(Reuters) - U.S. online travel services company Expedia Inc missed analysts’ quarterly profit estimate on higher marketing expenses, sending its shares tumbling 15 percent in after-hours trading on Thursday.
The company, which includes brands Expedia.com, Hotels.com and Hotwire, said selling and marketing costs jumped 16 percent to $1.12 billion in the fourth quarter.
“The year did not end up as we planned from a financial perspective,” Chief Executive Mark Okerstrom said in the company’s quarterly earnings call.
Through 2018, the company forecast that selling and marketing costs would continue to outpace revenue growth.
This is the first full quarter under Okerstrom, who succeeded Dara Khosrowshahi after he left to take the top job at car-ride provider Uber Technologies Inc last year.
On an adjusted basis, Expedia earned 84 cents per share in the fourth quarter, falling well short of analysts’ average estimate of $1.15, according to Thomson Reuters I/B/E/S.

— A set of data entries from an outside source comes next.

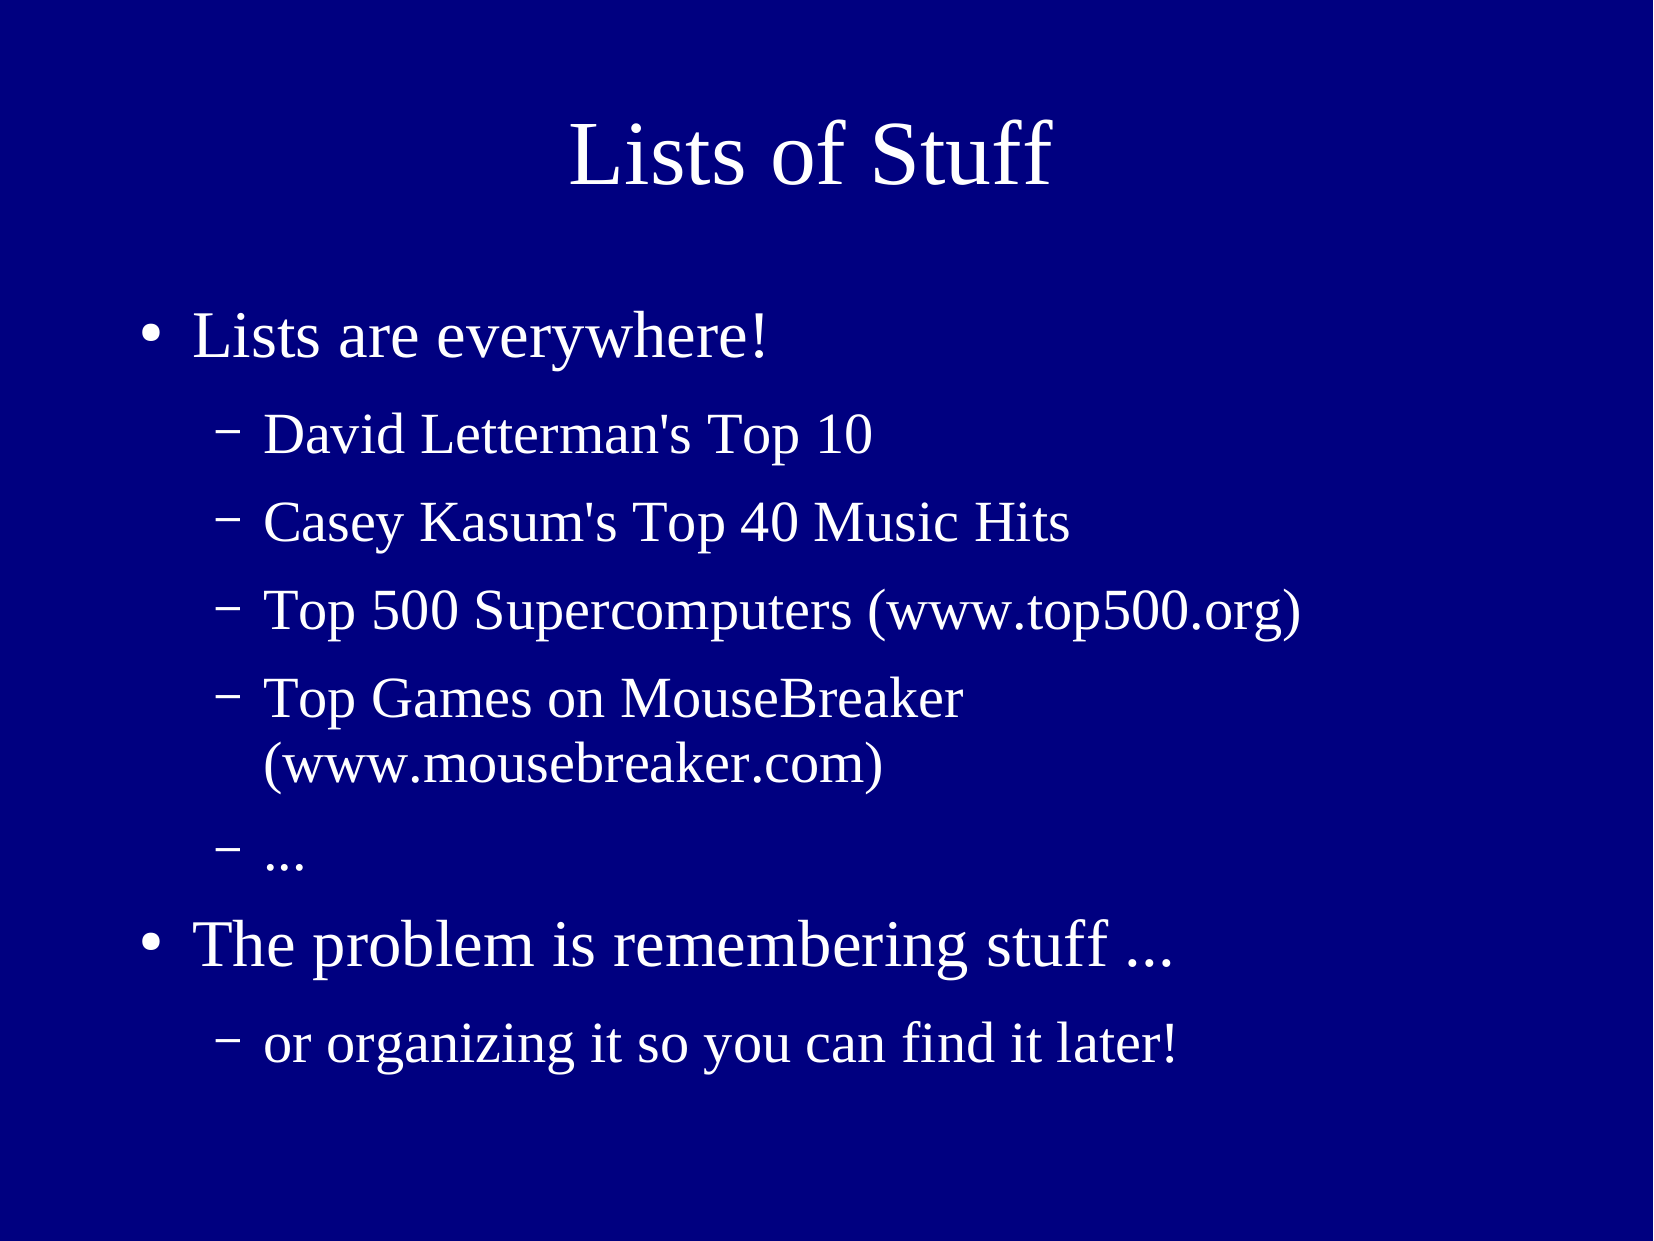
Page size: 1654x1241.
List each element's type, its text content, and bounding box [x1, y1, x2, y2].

title Lists of Stuff [89, 50, 1533, 258]
list Lists are everywhere! David Letterman's Top 10 Casey Kasum's Top 40 Music Hits Top 500 Supercomputers (www.top500.org) Top Games on MouseBreaker (www.mousebreaker.com) ... The problem is remembering stuff ... or organizing it so you can find it later! [121, 297, 1533, 1130]
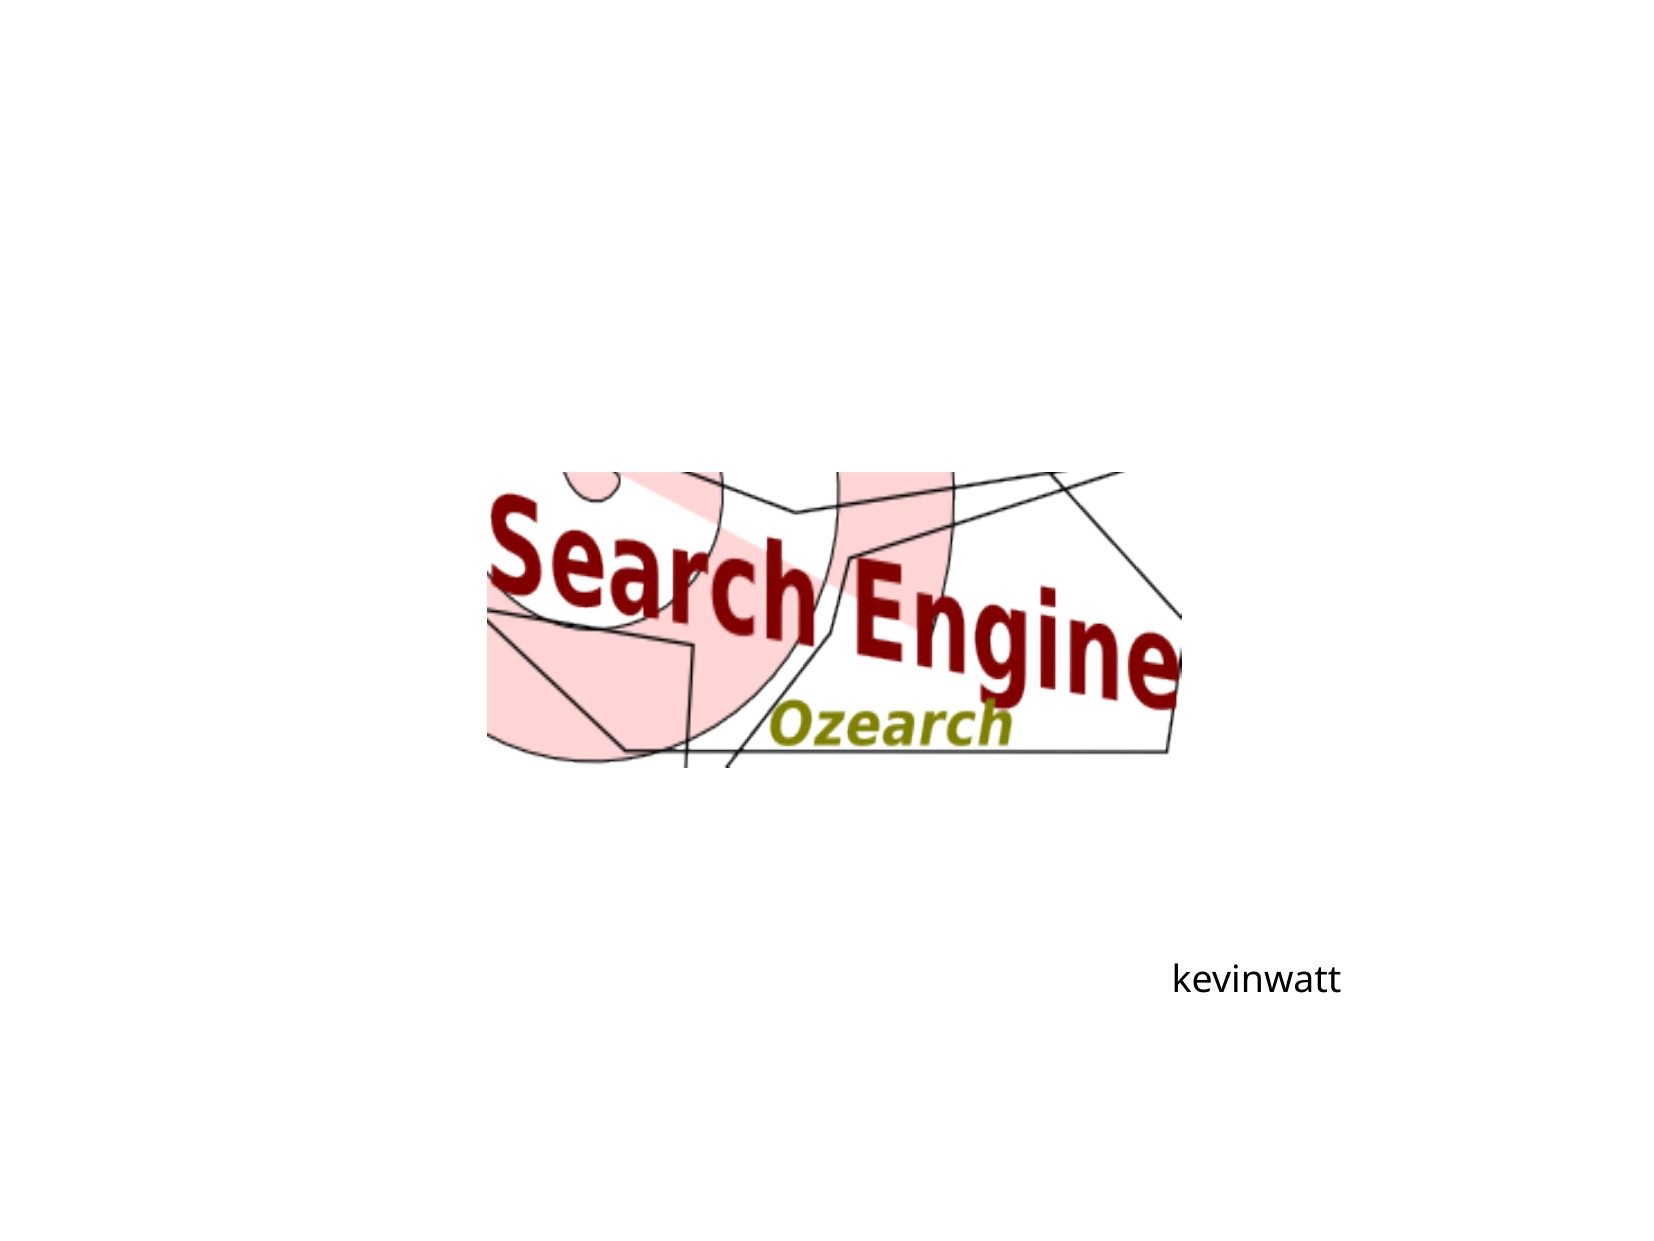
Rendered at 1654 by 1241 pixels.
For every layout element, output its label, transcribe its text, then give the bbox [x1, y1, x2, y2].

text_box kevinwatt [1156, 944, 1388, 1004]
picture [487, 472, 1182, 768]
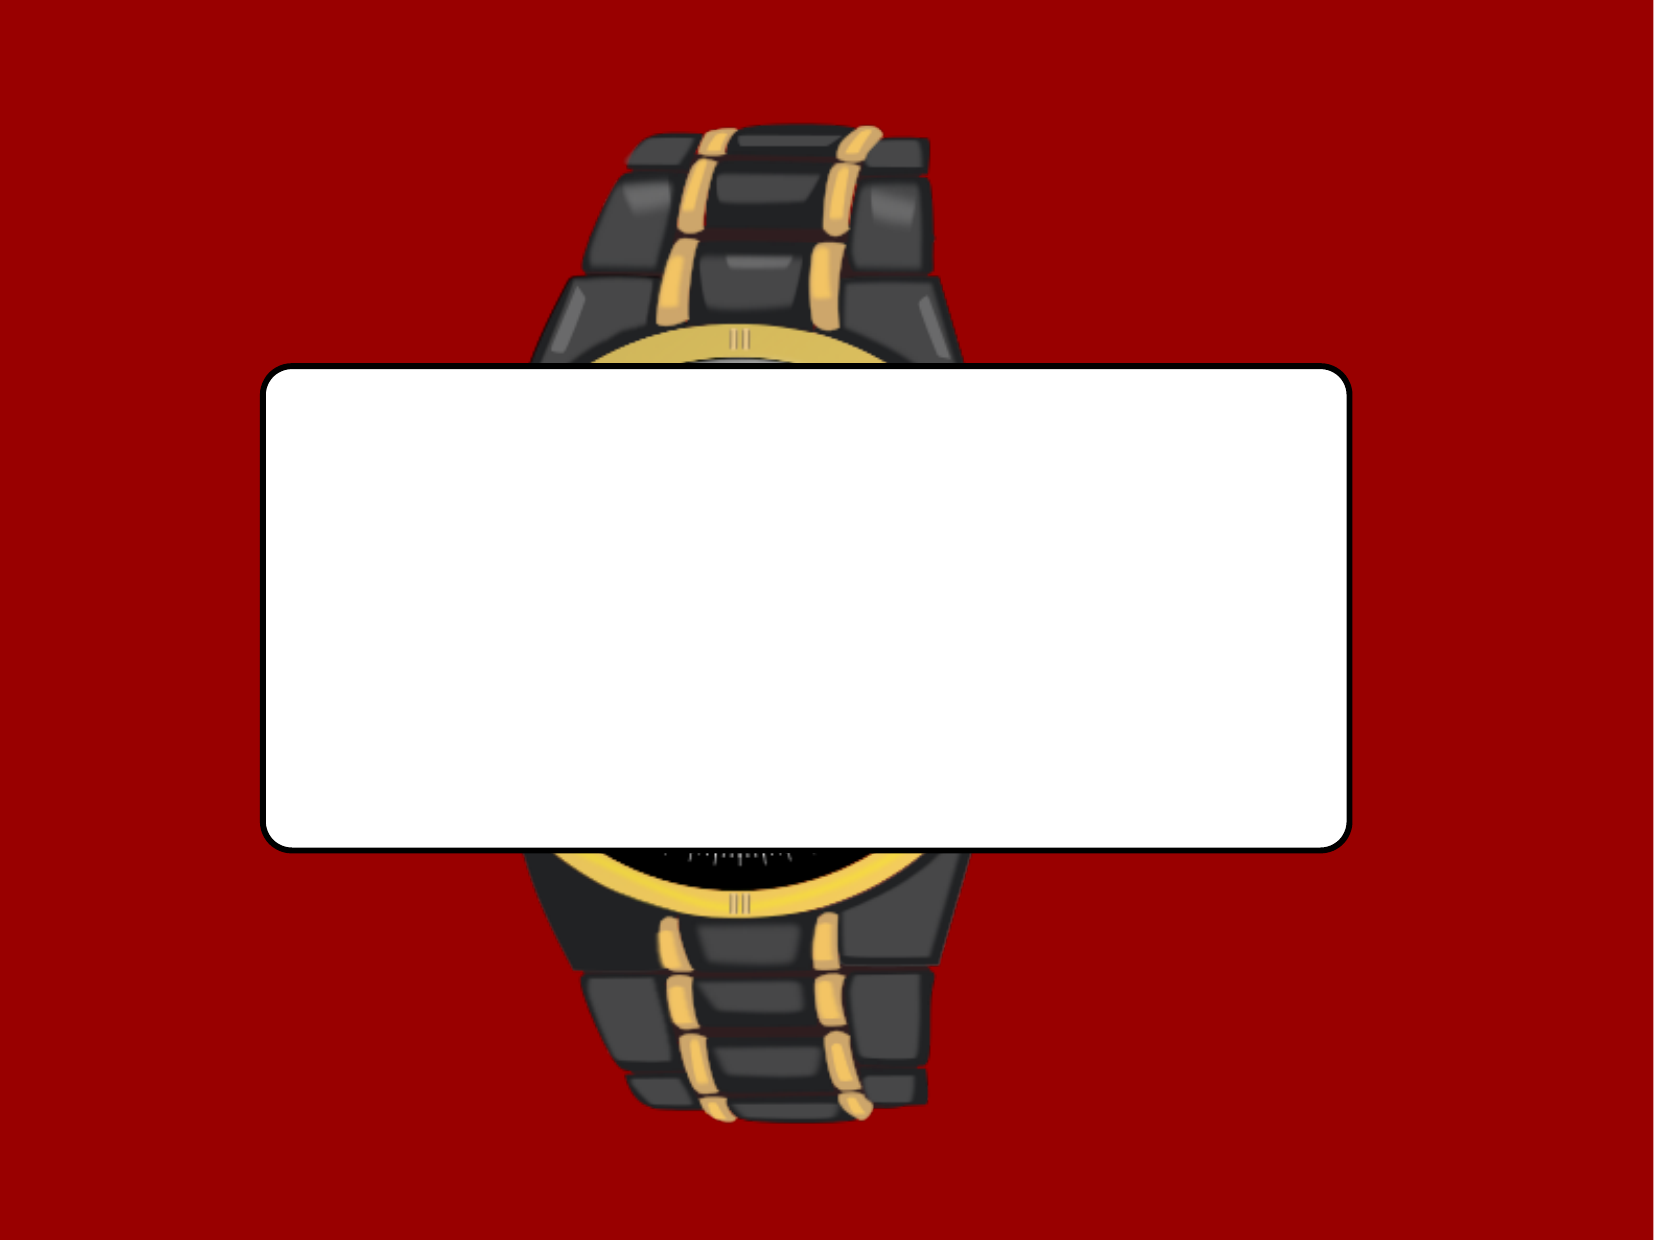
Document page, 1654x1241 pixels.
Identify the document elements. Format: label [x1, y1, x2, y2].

picture [341, 107, 1315, 366]
picture [341, 851, 1315, 1153]
text_box [262, 366, 1350, 851]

Expedia’s HomeAway vacation rental business, a rival to Airbnb, reported a 16 percent jump in revenue to $193 million in the fourth quarter, compared with analysts’ average estimate of $225.4 million, according to Thomson Reuters I/B/E/S.
Expedia’s previous quarterly report was equally disappointing to investors when reported last year, though that period included headwinds from a rash of disruptive hurricanes off the Atlantic in addition to brand shortcomings.
Trivago GmbH, majority owned by Expedia, reported a bigger-than-expected fourth-quarter loss on Wednesday as the hotel search platform spent more on sales and marketing.
“Trivago does face extremely tough revenue and profitability comps through the first half of 2018,” Okerstrom said on the Thursday call.
Expedia said it was expecting a negative profit contribution from the Trivago brand this year.
Bellevue, Washington-based Expedia said gross bookings rose 13.6 percent to $19.8 billion.
Net income attributable to Expedia declined to $55.2 million, or 35 cents per share, from $79.5 million, or 51 cents per share, a year earlier. (bit.ly/2EcS9rE)
The company’s revenue rose to $2.32 billion in the three months ended Dec. 31, from $2.09 billion.